Material provided:
········

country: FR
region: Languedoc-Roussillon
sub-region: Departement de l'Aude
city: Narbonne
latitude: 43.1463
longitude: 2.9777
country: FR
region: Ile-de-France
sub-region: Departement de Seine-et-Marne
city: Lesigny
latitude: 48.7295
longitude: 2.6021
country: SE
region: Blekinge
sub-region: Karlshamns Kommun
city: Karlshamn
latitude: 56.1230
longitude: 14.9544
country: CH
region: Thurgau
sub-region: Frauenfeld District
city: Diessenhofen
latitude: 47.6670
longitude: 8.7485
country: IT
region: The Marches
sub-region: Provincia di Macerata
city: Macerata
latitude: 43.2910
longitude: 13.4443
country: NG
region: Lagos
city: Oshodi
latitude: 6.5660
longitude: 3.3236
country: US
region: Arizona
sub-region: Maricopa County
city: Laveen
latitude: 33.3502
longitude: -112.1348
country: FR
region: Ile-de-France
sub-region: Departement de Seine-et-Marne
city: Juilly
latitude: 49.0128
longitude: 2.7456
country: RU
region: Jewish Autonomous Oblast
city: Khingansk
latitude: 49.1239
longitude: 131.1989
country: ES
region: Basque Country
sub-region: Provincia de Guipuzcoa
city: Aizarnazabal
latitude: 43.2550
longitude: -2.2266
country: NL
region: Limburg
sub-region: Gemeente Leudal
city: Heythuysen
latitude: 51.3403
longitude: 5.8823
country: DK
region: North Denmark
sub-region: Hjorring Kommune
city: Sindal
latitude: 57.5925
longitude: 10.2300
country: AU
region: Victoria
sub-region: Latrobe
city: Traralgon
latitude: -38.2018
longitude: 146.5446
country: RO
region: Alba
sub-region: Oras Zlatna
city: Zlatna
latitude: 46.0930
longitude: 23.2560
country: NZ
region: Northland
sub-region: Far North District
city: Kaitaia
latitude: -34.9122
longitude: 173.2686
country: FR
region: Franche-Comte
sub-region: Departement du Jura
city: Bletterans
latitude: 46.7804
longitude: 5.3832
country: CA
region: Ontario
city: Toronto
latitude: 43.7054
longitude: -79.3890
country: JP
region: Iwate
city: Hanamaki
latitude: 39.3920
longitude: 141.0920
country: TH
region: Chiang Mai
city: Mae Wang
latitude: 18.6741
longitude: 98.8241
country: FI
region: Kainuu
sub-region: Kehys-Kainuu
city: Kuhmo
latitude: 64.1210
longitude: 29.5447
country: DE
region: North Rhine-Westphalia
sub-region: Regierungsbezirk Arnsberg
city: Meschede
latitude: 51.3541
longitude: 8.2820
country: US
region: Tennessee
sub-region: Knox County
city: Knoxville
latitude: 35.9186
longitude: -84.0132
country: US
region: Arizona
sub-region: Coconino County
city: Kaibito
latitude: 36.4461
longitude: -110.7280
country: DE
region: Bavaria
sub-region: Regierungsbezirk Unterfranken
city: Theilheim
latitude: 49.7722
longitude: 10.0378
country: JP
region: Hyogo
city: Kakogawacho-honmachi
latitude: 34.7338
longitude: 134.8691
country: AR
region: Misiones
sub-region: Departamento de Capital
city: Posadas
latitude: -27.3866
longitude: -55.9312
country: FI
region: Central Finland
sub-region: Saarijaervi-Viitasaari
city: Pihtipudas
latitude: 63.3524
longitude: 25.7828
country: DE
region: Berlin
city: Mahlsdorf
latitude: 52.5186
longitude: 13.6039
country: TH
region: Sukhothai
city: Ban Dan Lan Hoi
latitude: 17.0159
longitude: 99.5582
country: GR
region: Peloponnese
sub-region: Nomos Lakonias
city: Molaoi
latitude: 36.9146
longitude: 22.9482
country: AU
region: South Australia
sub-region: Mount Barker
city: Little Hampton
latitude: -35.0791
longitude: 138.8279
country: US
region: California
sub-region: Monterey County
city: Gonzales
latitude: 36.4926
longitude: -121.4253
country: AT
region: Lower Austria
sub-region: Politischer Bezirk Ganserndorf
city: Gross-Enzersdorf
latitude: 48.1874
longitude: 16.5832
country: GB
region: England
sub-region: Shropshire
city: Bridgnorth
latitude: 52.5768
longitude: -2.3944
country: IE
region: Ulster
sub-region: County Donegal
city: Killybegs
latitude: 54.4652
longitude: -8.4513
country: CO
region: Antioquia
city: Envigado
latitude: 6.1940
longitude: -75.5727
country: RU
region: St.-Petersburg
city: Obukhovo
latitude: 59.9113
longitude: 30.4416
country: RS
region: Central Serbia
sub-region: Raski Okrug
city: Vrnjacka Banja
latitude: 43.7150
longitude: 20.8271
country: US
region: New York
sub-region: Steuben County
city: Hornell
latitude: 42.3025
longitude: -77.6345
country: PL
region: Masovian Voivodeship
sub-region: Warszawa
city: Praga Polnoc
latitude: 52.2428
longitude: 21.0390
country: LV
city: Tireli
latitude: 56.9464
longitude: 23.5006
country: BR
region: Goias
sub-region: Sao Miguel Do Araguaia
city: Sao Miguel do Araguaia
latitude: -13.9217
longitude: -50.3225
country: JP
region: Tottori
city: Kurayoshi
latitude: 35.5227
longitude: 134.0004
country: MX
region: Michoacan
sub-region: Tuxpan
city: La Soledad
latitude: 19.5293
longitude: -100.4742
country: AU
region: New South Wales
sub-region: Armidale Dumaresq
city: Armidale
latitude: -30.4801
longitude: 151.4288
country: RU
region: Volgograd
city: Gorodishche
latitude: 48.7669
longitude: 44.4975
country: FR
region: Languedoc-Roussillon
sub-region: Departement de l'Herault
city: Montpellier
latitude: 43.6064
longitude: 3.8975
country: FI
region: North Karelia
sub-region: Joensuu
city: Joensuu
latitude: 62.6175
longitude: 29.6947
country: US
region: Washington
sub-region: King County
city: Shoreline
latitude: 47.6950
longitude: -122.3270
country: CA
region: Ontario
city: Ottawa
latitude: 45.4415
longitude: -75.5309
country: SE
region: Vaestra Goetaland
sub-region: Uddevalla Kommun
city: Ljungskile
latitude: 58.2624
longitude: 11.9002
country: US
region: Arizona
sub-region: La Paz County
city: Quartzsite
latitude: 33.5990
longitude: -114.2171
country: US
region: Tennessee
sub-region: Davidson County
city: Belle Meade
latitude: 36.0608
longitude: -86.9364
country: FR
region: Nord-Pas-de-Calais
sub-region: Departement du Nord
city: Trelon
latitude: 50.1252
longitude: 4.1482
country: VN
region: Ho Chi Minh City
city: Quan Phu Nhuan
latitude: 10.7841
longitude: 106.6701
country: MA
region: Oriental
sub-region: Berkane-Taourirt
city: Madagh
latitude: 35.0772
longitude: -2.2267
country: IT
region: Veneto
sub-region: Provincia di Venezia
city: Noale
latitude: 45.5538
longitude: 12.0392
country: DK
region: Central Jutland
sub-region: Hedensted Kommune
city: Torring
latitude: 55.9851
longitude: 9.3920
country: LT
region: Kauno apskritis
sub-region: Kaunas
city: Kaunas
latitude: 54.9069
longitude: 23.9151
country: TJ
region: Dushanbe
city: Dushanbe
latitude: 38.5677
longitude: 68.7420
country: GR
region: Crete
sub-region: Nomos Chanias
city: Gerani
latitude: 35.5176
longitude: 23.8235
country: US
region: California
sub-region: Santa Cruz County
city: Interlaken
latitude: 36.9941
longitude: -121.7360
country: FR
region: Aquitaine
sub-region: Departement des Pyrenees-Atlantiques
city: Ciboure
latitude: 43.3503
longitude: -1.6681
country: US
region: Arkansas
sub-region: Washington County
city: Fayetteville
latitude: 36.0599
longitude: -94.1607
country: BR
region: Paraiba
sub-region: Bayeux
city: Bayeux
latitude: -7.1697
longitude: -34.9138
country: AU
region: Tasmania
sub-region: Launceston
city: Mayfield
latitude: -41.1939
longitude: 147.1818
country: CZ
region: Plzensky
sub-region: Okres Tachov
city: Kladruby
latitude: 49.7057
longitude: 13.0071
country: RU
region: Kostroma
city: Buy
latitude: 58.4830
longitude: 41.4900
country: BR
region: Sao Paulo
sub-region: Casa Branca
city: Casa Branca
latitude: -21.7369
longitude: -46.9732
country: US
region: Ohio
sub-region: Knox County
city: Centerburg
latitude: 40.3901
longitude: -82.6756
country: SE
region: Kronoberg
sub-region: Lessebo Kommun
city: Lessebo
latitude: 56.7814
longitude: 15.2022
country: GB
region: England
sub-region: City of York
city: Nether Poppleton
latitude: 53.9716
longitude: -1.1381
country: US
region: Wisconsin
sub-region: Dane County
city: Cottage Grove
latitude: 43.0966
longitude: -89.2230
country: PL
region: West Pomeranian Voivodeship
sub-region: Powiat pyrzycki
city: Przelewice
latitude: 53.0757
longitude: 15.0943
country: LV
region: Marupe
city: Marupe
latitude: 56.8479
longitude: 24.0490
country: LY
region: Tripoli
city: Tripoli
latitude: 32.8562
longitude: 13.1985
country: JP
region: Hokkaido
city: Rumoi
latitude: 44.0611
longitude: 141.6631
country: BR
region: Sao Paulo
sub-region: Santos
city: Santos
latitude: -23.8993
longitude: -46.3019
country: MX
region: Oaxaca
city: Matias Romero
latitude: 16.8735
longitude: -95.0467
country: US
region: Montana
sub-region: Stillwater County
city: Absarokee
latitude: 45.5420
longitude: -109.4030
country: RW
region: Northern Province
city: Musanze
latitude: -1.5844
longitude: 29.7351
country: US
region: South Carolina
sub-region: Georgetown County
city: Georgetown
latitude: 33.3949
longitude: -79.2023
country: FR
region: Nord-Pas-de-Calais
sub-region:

········

Aim: Please convert everything from the line containing "sub-region: Departement des" down to the line containing "region: Kronoberg", both included, into a two-column CSV with the columns "field" and "value", one row per entry, with each field quoted and any line breaks replaced by spaces.

Complete output:
field,value
"sub-region:","Departement des Pyrenees-Atlantiques"
"city:","Ciboure"
"latitude:","43.3503"
"longitude:","-1.6681"
"country:","US"
"region:","Arkansas"
"sub-region:","Washington County"
"city:","Fayetteville"
"latitude:","36.0599"
"longitude:","-94.1607"
"country:","BR"
"region:","Paraiba"
"sub-region:","Bayeux"
"city:","Bayeux"
"latitude:","-7.1697"
"longitude:","-34.9138"
"country:","AU"
"region:","Tasmania"
"sub-region:","Launceston"
"city:","Mayfield"
"latitude:","-41.1939"
"longitude:","147.1818"
"country:","CZ"
"region:","Plzensky"
"sub-region:","Okres Tachov"
"city:","Kladruby"
"latitude:","49.7057"
"longitude:","13.0071"
"country:","RU"
"region:","Kostroma"
"city:","Buy"
"latitude:","58.4830"
"longitude:","41.4900"
"country:","BR"
"region:","Sao Paulo"
"sub-region:","Casa Branca"
"city:","Casa Branca"
"latitude:","-21.7369"
"longitude:","-46.9732"
"country:","US"
"region:","Ohio"
"sub-region:","Knox County"
"city:","Centerburg"
"latitude:","40.3901"
"longitude:","-82.6756"
"country:","SE"
"region:","Kronoberg"